— PROMPT —
The answer is every line of the records that holds the word "каша", copied in full.

— INPUT —
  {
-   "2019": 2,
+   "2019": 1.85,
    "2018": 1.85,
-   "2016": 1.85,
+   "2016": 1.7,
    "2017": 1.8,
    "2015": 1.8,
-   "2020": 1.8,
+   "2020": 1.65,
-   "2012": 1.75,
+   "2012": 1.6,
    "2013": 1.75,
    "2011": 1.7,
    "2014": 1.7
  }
* * *
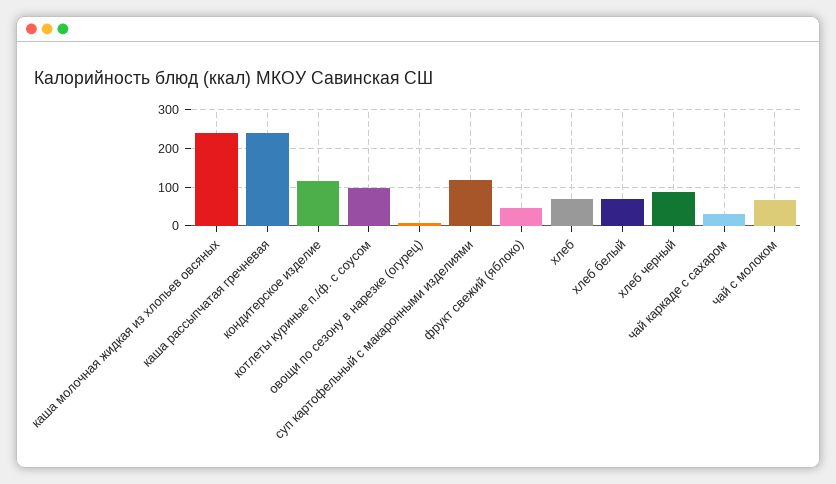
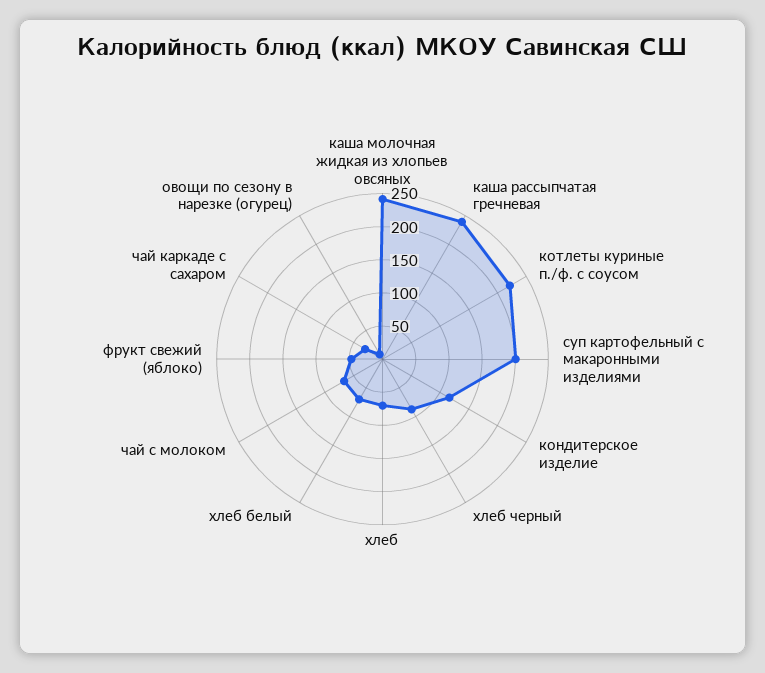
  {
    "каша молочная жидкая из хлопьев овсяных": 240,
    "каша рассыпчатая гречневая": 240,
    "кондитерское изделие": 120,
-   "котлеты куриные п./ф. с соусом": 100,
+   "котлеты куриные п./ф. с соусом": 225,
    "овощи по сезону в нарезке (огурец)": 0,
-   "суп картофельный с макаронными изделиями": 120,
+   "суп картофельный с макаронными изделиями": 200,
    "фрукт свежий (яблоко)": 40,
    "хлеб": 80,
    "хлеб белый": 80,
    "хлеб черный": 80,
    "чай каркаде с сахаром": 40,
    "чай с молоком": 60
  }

— OUTPUT FOR THIS EXERCISE —
    "каша молочная жидкая из хлопьев овсяных": 240,
    "каша рассыпчатая гречневая": 240,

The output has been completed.